If your organization uses an SSL proxy that alters all certificates on the internet, including the SSL certificate from your qTest site, to your own certificate that is not trusted by Automation Host embedded Java, the Automation Host will fail to access to qTest Manager and some errors like below will appear in the console or in the logs:
- FetchError: request to https://<your qtest site url>/../ failed, reason: self signed certificate in certificate chain
- javax.net.ssl.SSLHandshakeException: sun.security.validator.ValidatorException: PKIX path building failed: sun.security.provider.certpath.SunCertPathBuilderException: unable to find valid certification path to requested target
As a result, you might find some of below symptoms in Automation Host UI:
- Failed to register Automation Host with qTest Manager: after executing `agentctl config` command and then `agentctl start`, access to the Automation Host UI shows the unexpected registration screen instead of the Automation Host home page
- The Add agent button is disabled
- When clicking on Poll Now button, it failed to poll to qTest Manager to load scheduled jobs
The solution is to import the public certificate of your qTest site to Automation Host's embedded Java keystore. Follow these instructions to export the public certificate of your qTest site then import that certificate to Automation Host's embedded Java.
Export Public Certificate of your qTest Site
1. Open Chrome browser. Login to your qTest site. Click on Secure icon in the address bar.
2. From the popup Windows, click on Certificate (Valid) item.
3. From Certificate dialog, click on Details tab.
4. Next, click on Copy to file... button
5. From Certificate Export Wizard dialog, click Next.
6. Make sure the option DER encoded binary X.509 (.CER) is selected. Click Next.
7. Click Browse... button
8. On Save As dialog
- Select a folder location where you want to store the certificate
- Enter the name of the certificate to File name field
- Click Save
9. You will be back to Certificate Export Wizard dialog.
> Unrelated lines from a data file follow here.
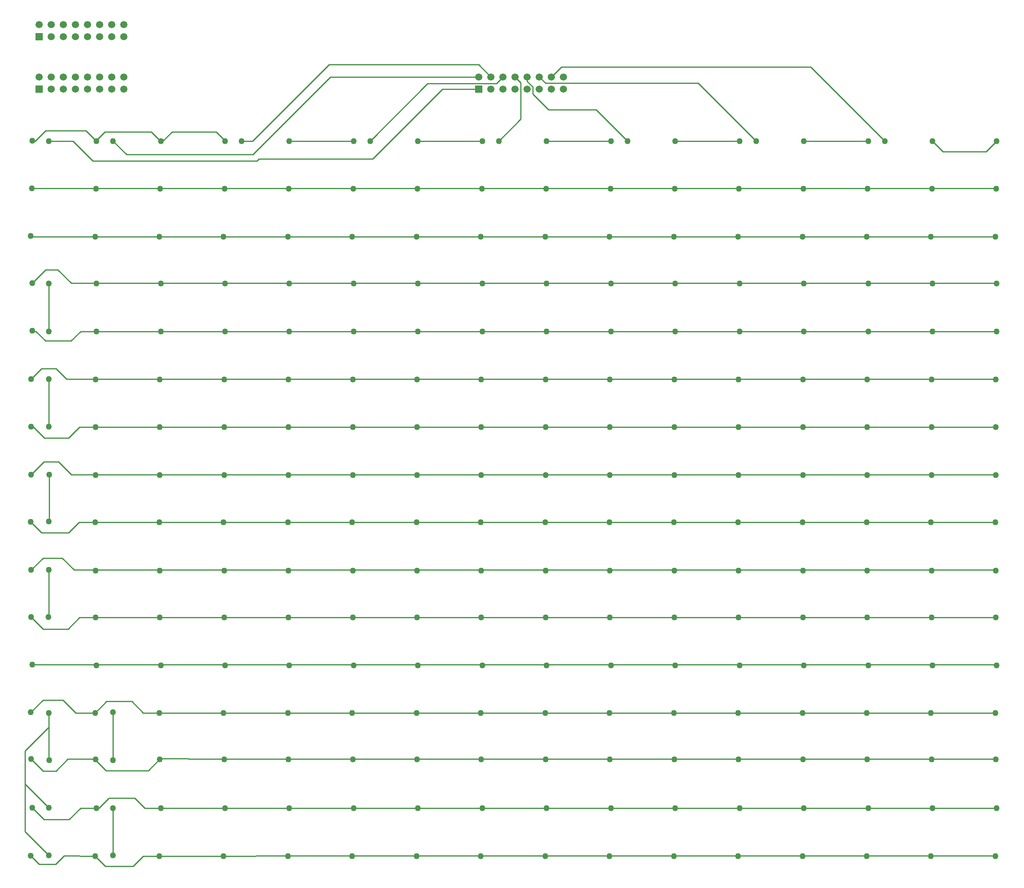
<source format=gbr>
G04 Layer_Physical_Order=2*
G04 Layer_Color=16711680*
%FSLAX45Y45*%
%MOMM*%
%TF.FileFunction,Copper,L2,Bot,Signal*%
%TF.Part,Single*%
G01*
G75*
%TA.AperFunction,Conductor*%
%ADD11C,0.25400*%
%TA.AperFunction,ComponentPad*%
%ADD12C,1.50000*%
%ADD13R,1.50000X1.50000*%
%TA.AperFunction,ViaPad*%
%ADD14C,1.27000*%
D11*
X25062398Y28179999D02*
X26617001Y26625397D01*
X19833179Y28179999D02*
X25062398D01*
X19622577Y27969397D02*
X19833179Y28179999D01*
X22702399Y27839999D02*
X23917001Y26625397D01*
X19497975Y27839999D02*
X22702399D01*
X19368578Y27969397D02*
X19497975Y27839999D01*
X20562399Y27279999D02*
X21217001Y26625397D01*
X19560001Y27279999D02*
X20562399D01*
X19227676Y27612323D02*
X19560001Y27279999D01*
X19227676Y27612323D02*
Y27762244D01*
X19114577Y27875345D02*
X19227676Y27762244D01*
X19114577Y27875345D02*
Y27969397D01*
X18517001Y26625397D02*
X18980000Y27088397D01*
Y27849976D01*
X18860577Y27969397D02*
X18980000Y27849976D01*
X15817001Y26625397D02*
X17021603Y27829999D01*
X18467178D02*
X18606577Y27969397D01*
X18091975Y28229999D02*
X18352577Y27969397D01*
X13117001Y26625397D02*
X13345396D01*
X17021603Y27829999D02*
X18467178D01*
X13345396Y26625397D02*
X14950000Y28229999D01*
X18091975D01*
X14979398Y27969397D02*
X18098576D01*
X13350000Y26339999D02*
X14979398Y27969397D01*
X10702400Y26339999D02*
X13350000D01*
X10417002Y26625397D02*
X10702400Y26339999D01*
X9066997Y26625397D02*
X9575398D01*
X9990795Y26210001D01*
X13439999D01*
X13480000Y26250000D01*
X15870000D01*
X17335397Y27715399D01*
X18098576D01*
X8780000Y26620001D02*
X9000000Y26839999D01*
X9850000D01*
X10070000Y26620001D01*
Y26639999D01*
X10250000Y26820001D01*
X11220000D01*
X11410000Y26629999D01*
X11470000D02*
X11660000Y26820001D01*
X12580000D01*
X12770000Y26629999D01*
X8770000D02*
X8780000Y26620001D01*
X8720000Y26629999D02*
X8770000D01*
X28949997Y25629999D02*
X28959998Y25620001D01*
X8690000Y24630000D02*
X8700000Y24620000D01*
X10040000D01*
X11390000D01*
X12739999D01*
X14089999D01*
X15439999D01*
X16789999D01*
X18139999D01*
X19489999D01*
X20839998D01*
X22189998D01*
X23539998D01*
X24889998D01*
X26239999D01*
X27589999D01*
X28939996D01*
X28959998Y23639999D02*
X28969998Y23630000D01*
X10070000Y22630000D02*
X11420000D01*
X12770000D01*
X14120000D01*
X15470000D01*
X16820000D01*
X18170000D01*
X19520000D01*
X20870000D01*
X22219998D01*
X23569998D01*
X24919998D01*
X26269998D01*
X27619998D01*
X28969998D01*
X28939996Y21630000D02*
X28949997Y21620000D01*
X8700000Y20630000D02*
X8710000Y20620000D01*
X10050000D02*
X11400000D01*
X12749999D01*
X14099998D01*
X15449998D01*
X16799998D01*
X18149998D01*
X19499998D01*
X20849998D01*
X22199998D01*
X23549998D01*
X24899998D01*
X26249997D01*
X27599997D01*
X28949997D01*
X28939996Y19620000D02*
X28949997Y19610001D01*
X8690000Y18630000D02*
X8920000Y18400000D01*
X10040000Y18620000D02*
X11390000D01*
X12739999D01*
X14089999D01*
X15439999D01*
X16789999D01*
X18139999D01*
X19489999D01*
X20839998D01*
X22189998D01*
X23539998D01*
X24889998D01*
X26239999D01*
X27589999D01*
X28939996D01*
Y17620000D02*
X28949997Y17610001D01*
X8700000Y16630000D02*
X8950000Y16380000D01*
X10050000Y16620000D02*
X11400000D01*
X12749999D01*
X14099998D01*
X15449998D01*
X16799998D01*
X18149998D01*
X19499998D01*
X20849998D01*
X22199998D01*
X23549998D01*
X24899998D01*
X26249997D01*
X27599997D01*
X28949997D01*
X28959998Y15630000D02*
X28969998Y15620000D01*
X11390000Y14620000D02*
X12739999D01*
X14089999D01*
X15439999D01*
X16789999D01*
X18139999D01*
X19489999D01*
X20839998D01*
X22189998D01*
X23539998D01*
X24889998D01*
X26239999D01*
X27589999D01*
X28939996D01*
Y13650000D02*
X28949997Y13639999D01*
X8720000Y12630000D02*
X8970000Y12380000D01*
X11420000Y12620000D02*
X12770000D01*
X14120000D01*
X15470000D01*
X16820000D01*
X18170000D01*
X19520000D01*
X20870000D01*
X22219998D01*
X23569998D01*
X24919998D01*
X26269998D01*
X27619998D01*
X28969998D01*
X28929999Y11620000D02*
X28939996Y11610000D01*
X27619998Y26620001D02*
X27839999Y26400000D01*
X28749997D01*
X28969998Y26620001D01*
X24919998D02*
X26269998D01*
X22219998D02*
X23569998D01*
X19520000D02*
X20870000D01*
X16820000D02*
X18170000D01*
X14120000D02*
X15470000D01*
X9260000Y23920000D02*
X9540000Y23639999D01*
X9000000Y23920000D02*
X9260000D01*
X8720000Y23639999D02*
X9000000Y23920000D01*
X8720000Y22639999D02*
X8730000Y22630000D01*
X9735000D02*
X10070000D01*
X8730000D02*
X8800000D01*
X9000000Y22430000D01*
X9535000D01*
X9735000Y22630000D01*
X9220000Y21850000D02*
X9440000Y21630000D01*
X8920000Y21850000D02*
X9220000D01*
X8700000Y21630000D02*
X8920000Y21850000D01*
X9715000Y20620000D02*
X10050000D01*
X8710000D02*
X8750000D01*
X9485000Y20389999D02*
X9715000Y20620000D01*
X9270000Y19889999D02*
X9540000Y19620000D01*
X8970000Y19889999D02*
X9270000D01*
X8700000Y19620000D02*
X8970000Y19889999D01*
X9485000Y18400000D02*
X9705000Y18620000D01*
X10040000D01*
X8920000Y18400000D02*
X9485000D01*
X9350000Y17870000D02*
X9600000Y17620000D01*
X8950000Y17870000D02*
X9350000D01*
X8700000Y17620000D02*
X8950000Y17870000D01*
X9475000Y16380000D02*
X9715000Y16620000D01*
X10050000D01*
X8950000Y16380000D02*
X9475000D01*
X9640000Y14620000D02*
X10040000D01*
X9370000Y14889999D02*
X9640000Y14620000D01*
X8950000Y14889999D02*
X9370000D01*
X8690000Y14630000D02*
X8950000Y14889999D01*
X9220000Y13400000D02*
X9470000Y13650000D01*
X8950000Y13400000D02*
X9220000D01*
X8700000Y13650000D02*
X8950000Y13400000D01*
X9495000Y12380000D02*
X9735000Y12620000D01*
X10070000D01*
X8970000Y12380000D02*
X9495000D01*
X9210000Y11440000D02*
X9390000Y11620000D01*
X8870000Y11440000D02*
X9210000D01*
X8690000Y11620000D02*
X8870000Y11440000D01*
X9390000Y11620000D02*
X10040000Y11610000D01*
X9070000Y22630000D02*
Y23630000D01*
X8980000Y20389999D02*
X9485000D01*
X8750000Y20620000D02*
X8980000Y20389999D01*
X9070000Y20630000D02*
Y21630000D01*
X9080000Y18650000D02*
Y19620000D01*
X9070000Y18639999D02*
X9080000Y18650000D01*
X9070000Y16639999D02*
Y17620000D01*
X9060000Y16630000D02*
X9070000Y16639999D01*
Y13639999D02*
X9080000Y13630000D01*
X8570000Y13820000D02*
X9070000Y14320000D01*
X8570000Y12130000D02*
X9070000Y11630000D01*
Y13639999D02*
Y14320000D01*
Y14620000D01*
X8580000Y13120000D02*
X9070000Y12630000D01*
X8570000Y13120000D02*
X8580000D01*
X8570000Y12130000D02*
Y13120000D01*
Y13820000D01*
X10812500Y14860001D02*
X11052500Y14620000D01*
X11390000D01*
X10040000D02*
X10280000Y14860001D01*
X10812500D01*
X11410000Y13660001D02*
X11993749D01*
X12003749Y13650000D01*
X9470000D02*
X10030000D01*
X10270000Y13410001D02*
X11160000D01*
X10872500Y12830000D02*
X11082500Y12620000D01*
X11420000D01*
X10070000D02*
X10120000D01*
X10330000Y12830000D01*
X10872500D01*
X11389997Y11612000D02*
X12739994Y11614000D01*
X14089990Y11616000D01*
X15439987Y11618000D01*
X16789984Y11620000D01*
X10841847Y11400225D02*
X11052497Y11611500D01*
X11389997Y11612000D01*
X10040000Y11610000D02*
X10251275Y11399350D01*
X10841847Y11400225D01*
X10420000Y13630000D02*
Y14630000D01*
Y11630000D02*
Y12620000D01*
X8710000Y25629999D02*
X11410000D01*
X16809999D01*
X20859999D01*
X26259998D01*
X28949997D01*
X11410000Y26629999D02*
X11470000D01*
X9540000Y23639999D02*
X10070000D01*
X15470000D01*
X18170000D01*
X20870000D01*
X26269998D01*
X28959998D01*
X9440000Y21630000D02*
X10050000D01*
X15449998D01*
X18149998D01*
X20849998D01*
X26249997D01*
X28939996D01*
X9540000Y19620000D02*
X18149998D01*
X20849998D01*
X26249997D01*
X28939996D01*
X9600000Y17620000D02*
X16799998D01*
X19499998D01*
X22199998D01*
X26249997D01*
X28939996D01*
X8720000Y15630000D02*
X12770000D01*
X15470000D01*
X18170000D01*
X20870000D01*
X26269998D01*
X28959998D01*
X10030000Y13650000D02*
X10270000Y13410001D01*
X11160000D02*
X11410000Y13660001D01*
X12003749Y13650000D02*
X15449998D01*
X18149998D01*
X24899998D01*
X28939996D01*
X16789984Y11620000D02*
X18139999D01*
X24889998D01*
X28929999D01*
D12*
X19876578Y27969397D02*
D03*
Y27715399D02*
D03*
X19622577Y27969397D02*
D03*
Y27715399D02*
D03*
X19368578Y27969397D02*
D03*
Y27715399D02*
D03*
X19114577Y27969397D02*
D03*
Y27715399D02*
D03*
X18860577Y27969397D02*
D03*
Y27715399D02*
D03*
X18606577Y27969397D02*
D03*
Y27715399D02*
D03*
X18352577Y27969397D02*
D03*
Y27715399D02*
D03*
X18098576Y27969397D02*
D03*
X10644318D02*
D03*
Y27715399D02*
D03*
X10390318Y27969397D02*
D03*
Y27715399D02*
D03*
X10136318Y27969397D02*
D03*
Y27715399D02*
D03*
X9882318Y27969397D02*
D03*
Y27715399D02*
D03*
X9628318Y27969397D02*
D03*
Y27715399D02*
D03*
X9374318Y27969397D02*
D03*
Y27715399D02*
D03*
X9120318Y27969397D02*
D03*
Y27715399D02*
D03*
X8866318Y27969397D02*
D03*
X10644322Y29070001D02*
D03*
Y28816000D02*
D03*
X10390322Y29070001D02*
D03*
Y28816000D02*
D03*
X10136322Y29070001D02*
D03*
Y28816000D02*
D03*
X9882322Y29070001D02*
D03*
Y28816000D02*
D03*
X9628322Y29070001D02*
D03*
Y28816000D02*
D03*
X9374322Y29070001D02*
D03*
Y28816000D02*
D03*
X9120322Y29070001D02*
D03*
Y28816000D02*
D03*
X8866322Y29070001D02*
D03*
D13*
X18098576Y27715399D02*
D03*
X8866318D02*
D03*
X8866322Y28816000D02*
D03*
D14*
X9066997Y26625397D02*
D03*
X10417002D02*
D03*
X13117001D02*
D03*
X15817001D02*
D03*
X18517001D02*
D03*
X21217001D02*
D03*
X23917001D02*
D03*
X26617001D02*
D03*
X10070000Y26620001D02*
D03*
X11420000D02*
D03*
X12770000D02*
D03*
X14120000D02*
D03*
X15470000D02*
D03*
X16820000D02*
D03*
X18170000D02*
D03*
X19520000D02*
D03*
X20870000D02*
D03*
X22219998D02*
D03*
X23569998D02*
D03*
X24919998D02*
D03*
X26269998D02*
D03*
X27619998D02*
D03*
X28969998D02*
D03*
X8720000Y26629999D02*
D03*
X8710000Y25629999D02*
D03*
X28959998Y25620001D02*
D03*
X27609998D02*
D03*
X26259998D02*
D03*
X24909998D02*
D03*
X23559998D02*
D03*
X22209999D02*
D03*
X20859999D02*
D03*
X19509999D02*
D03*
X18159999D02*
D03*
X16809999D02*
D03*
X15459999D02*
D03*
X14109999D02*
D03*
X12760000D02*
D03*
X11410000D02*
D03*
X10060000D02*
D03*
X8690000Y24630000D02*
D03*
X28939996Y24620000D02*
D03*
X27589999D02*
D03*
X26239999D02*
D03*
X24889998D02*
D03*
X23539998D02*
D03*
X22189998D02*
D03*
X20839998D02*
D03*
X19489999D02*
D03*
X18139999D02*
D03*
X16789999D02*
D03*
X15439999D02*
D03*
X14089999D02*
D03*
X12739999D02*
D03*
X11390000D02*
D03*
X10040000D02*
D03*
X8720000Y23639999D02*
D03*
X28969998Y23630000D02*
D03*
X27619998D02*
D03*
X26269998D02*
D03*
X24919998D02*
D03*
X23569998D02*
D03*
X22219998D02*
D03*
X20870000D02*
D03*
X19520000D02*
D03*
X18170000D02*
D03*
X16820000D02*
D03*
X15470000D02*
D03*
X14120000D02*
D03*
X12770000D02*
D03*
X11420000D02*
D03*
X10070000D02*
D03*
X8720000Y22639999D02*
D03*
X28969998Y22630000D02*
D03*
X27619998D02*
D03*
X26269998D02*
D03*
X24919998D02*
D03*
X23569998D02*
D03*
X22219998D02*
D03*
X20870000D02*
D03*
X19520000D02*
D03*
X18170000D02*
D03*
X16820000D02*
D03*
X15470000D02*
D03*
X14120000D02*
D03*
X12770000D02*
D03*
X11420000D02*
D03*
X10070000D02*
D03*
X8700000Y21630000D02*
D03*
X28949997Y21620000D02*
D03*
X27599997D02*
D03*
X26249997D02*
D03*
X24899998D02*
D03*
X23549998D02*
D03*
X22199998D02*
D03*
X20849998D02*
D03*
X19499998D02*
D03*
X18149998D02*
D03*
X16799998D02*
D03*
X15449998D02*
D03*
X14099998D02*
D03*
X12749999D02*
D03*
X11400000D02*
D03*
X10050000D02*
D03*
X8700000Y20630000D02*
D03*
X28949997Y20620000D02*
D03*
X27599997D02*
D03*
X26249997D02*
D03*
X24899998D02*
D03*
X23549998D02*
D03*
X22199998D02*
D03*
X20849998D02*
D03*
X19499998D02*
D03*
X18149998D02*
D03*
X16799998D02*
D03*
X15449998D02*
D03*
X14099998D02*
D03*
X12749999D02*
D03*
X11400000D02*
D03*
X10050000D02*
D03*
X8700000Y19620000D02*
D03*
X28949997Y19610001D02*
D03*
X27599997D02*
D03*
X26249997D02*
D03*
X24899998D02*
D03*
X23549998D02*
D03*
X22199998D02*
D03*
X20849998D02*
D03*
X19499998D02*
D03*
X18149998D02*
D03*
X16799998D02*
D03*
X15449998D02*
D03*
X14099998D02*
D03*
X12749999D02*
D03*
X11400000D02*
D03*
X10050000D02*
D03*
X8690000Y18630000D02*
D03*
X28939996Y18620000D02*
D03*
X27589999D02*
D03*
X26239999D02*
D03*
X24889998D02*
D03*
X23539998D02*
D03*
X22189998D02*
D03*
X20839998D02*
D03*
X19489999D02*
D03*
X18139999D02*
D03*
X16789999D02*
D03*
X15439999D02*
D03*
X14089999D02*
D03*
X12739999D02*
D03*
X11390000D02*
D03*
X10040000D02*
D03*
X8700000Y17620000D02*
D03*
X28949997Y17610001D02*
D03*
X27599997D02*
D03*
X26249997D02*
D03*
X24899998D02*
D03*
X23549998D02*
D03*
X22199998D02*
D03*
X20849998D02*
D03*
X19499998D02*
D03*
X18149998D02*
D03*
X16799998D02*
D03*
X15449998D02*
D03*
X14099998D02*
D03*
X12749999D02*
D03*
X11400000D02*
D03*
X10050000D02*
D03*
X8700000Y16630000D02*
D03*
X28949997Y16620000D02*
D03*
X27599997D02*
D03*
X26249997D02*
D03*
X24899998D02*
D03*
X23549998D02*
D03*
X22199998D02*
D03*
X20849998D02*
D03*
X19499998D02*
D03*
X18149998D02*
D03*
X16799998D02*
D03*
X15449998D02*
D03*
X14099998D02*
D03*
X12749999D02*
D03*
X11400000D02*
D03*
X10050000D02*
D03*
X8720000Y15630000D02*
D03*
X28969998Y15620000D02*
D03*
X27619998D02*
D03*
X26269998D02*
D03*
X24919998D02*
D03*
X23569998D02*
D03*
X22219998D02*
D03*
X20870000D02*
D03*
X19520000D02*
D03*
X18170000D02*
D03*
X16820000D02*
D03*
X15470000D02*
D03*
X14120000D02*
D03*
X12770000D02*
D03*
X11420000D02*
D03*
X10070000D02*
D03*
X8690000Y14630000D02*
D03*
X28939996Y14620000D02*
D03*
X27589999D02*
D03*
X26239999D02*
D03*
X24889998D02*
D03*
X23539998D02*
D03*
X22189998D02*
D03*
X20839998D02*
D03*
X19489999D02*
D03*
X18139999D02*
D03*
X16789999D02*
D03*
X15439999D02*
D03*
X14089999D02*
D03*
X12739999D02*
D03*
X11390000D02*
D03*
X10040000D02*
D03*
X8700000Y13650000D02*
D03*
X28949997Y13639999D02*
D03*
X27599997D02*
D03*
X26249997D02*
D03*
X24899998D02*
D03*
X23549998D02*
D03*
X22199998D02*
D03*
X20849998D02*
D03*
X19499998D02*
D03*
X18149998D02*
D03*
X16799998D02*
D03*
X15449998D02*
D03*
X14099998D02*
D03*
X12749999D02*
D03*
X11400000D02*
D03*
X10050000D02*
D03*
X8720000Y12630000D02*
D03*
X28969998Y12620000D02*
D03*
X27619998D02*
D03*
X26269998D02*
D03*
X24919998D02*
D03*
X23569998D02*
D03*
X22219998D02*
D03*
X20870000D02*
D03*
X19520000D02*
D03*
X18170000D02*
D03*
X16820000D02*
D03*
X15470000D02*
D03*
X14120000D02*
D03*
X12770000D02*
D03*
X11420000D02*
D03*
X10070000D02*
D03*
X8690000Y11620000D02*
D03*
X28939996Y11610000D02*
D03*
X27589999D02*
D03*
X26239999D02*
D03*
X24889998D02*
D03*
X23539998D02*
D03*
X22189998D02*
D03*
X20839998D02*
D03*
X19489999D02*
D03*
X18139999D02*
D03*
X16789999D02*
D03*
X15439999D02*
D03*
X14089999D02*
D03*
X12739999D02*
D03*
X11390000D02*
D03*
X10040000D02*
D03*
X9070000Y11630000D02*
D03*
Y12630000D02*
D03*
X9080000Y13630000D02*
D03*
X9070000Y14620000D02*
D03*
Y17620000D02*
D03*
X9060000Y16630000D02*
D03*
X9070000Y20630000D02*
D03*
Y21630000D02*
D03*
Y22630000D02*
D03*
Y23630000D02*
D03*
X9080000Y19620000D02*
D03*
X9070000Y18639999D02*
D03*
X10420000Y11630000D02*
D03*
Y12620000D02*
D03*
Y13630000D02*
D03*
Y14630000D02*
D03*
%TF.MD5,0bb1c13f5013df7a074601aff7115579*%
M02*

</source>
Click Next.
10. Click Finish.
Stop the Automation Host
- If Automation Host is running on Command Prompt (Windows) or Terminal (Linux/Mac), press Ctrl + C to stop it.
- If Automation Host has been installed and running as a service:
- Windows: access to Services window, look for the service naming 'qtest automation agent' and Stop it
- Linux/Mac: access to automation host folder in Terminal and execute this command: /path/to/agentctl-<version> $ ./uninstall
Import public certificate of your qTest site to Automation Host's keystore
Access to the host machine where your automation host is located. Navigate to agentctl folder. Run the following command to import the public certificate to Automation Host's embedded Java keystore.
/path/to/agentctl-<version>$ /server-jre/bin/keytool -import -noprompt -trustcacerts -alias <AliasName> -file <path/to/certificate> -keystore ./server-jre/jre/lib/security/cacerts -storepass changeit
- <AliasName> an alias for this certificate
- <certificate> the path to the certificate you exported in previous step
Below command will import the certificate you exported in the steps above to Automation Host's embedded Java keystore.
C:\qtest-automation-host\agentctl-2.1.1> server-jre\bin\keytool -import -noprompt -trustcacerts -alias qtestcert -file "C:\users\tructran\Documents\cert.cer" -keystore server-jre\jre\lib\security\cacerts -storepass changeit
Copy the public certificate to a directory in that host machine, for example: /usr/local/qtest-automation-host/agentctl-2.1.1/cert.cer then execute below command.
/usr/local/qtest-automation-host/agentctl-2.1.1$ ./server-jre/bin/keytool -import -noprompt -trustcacerts -alias qtestcert -file /usr/local/qtest-automation-host/agentctl-2.1.1/cert.cer -keystore ./server-jre/jre/lib/security/cacerts -storepass changeit
Copy the public certificate to a directory in that host machine, e.g. /usr/local/qtest-automation-host/agentctl-2.1.1/cert.cer then execute below command.
/usr/local/qtest-automation-host/agentctl-2.1.1$ ./server-jre/Contents/Home/bin/keytool -import -noprompt -trustcacerts -alias qtestcert -file /usr/local/qtest-automation-host/agentctl-2.1.1/cer.cer -keystore ./server-jre/Contents/Home/lib/security/cacerts -storepass changeit
Start the Automation Host
After the command is successfully executed, you can start the Automation Host in the console with the below command:
C:\qtest-automation-host\agentctl-2.1.1> agentctl.bat start
Linux or Mac
/usr/local/qtest-automation-host/agentctl-2.1.1$ ./agentctl start
You can also install the automation host as a service following these instructions.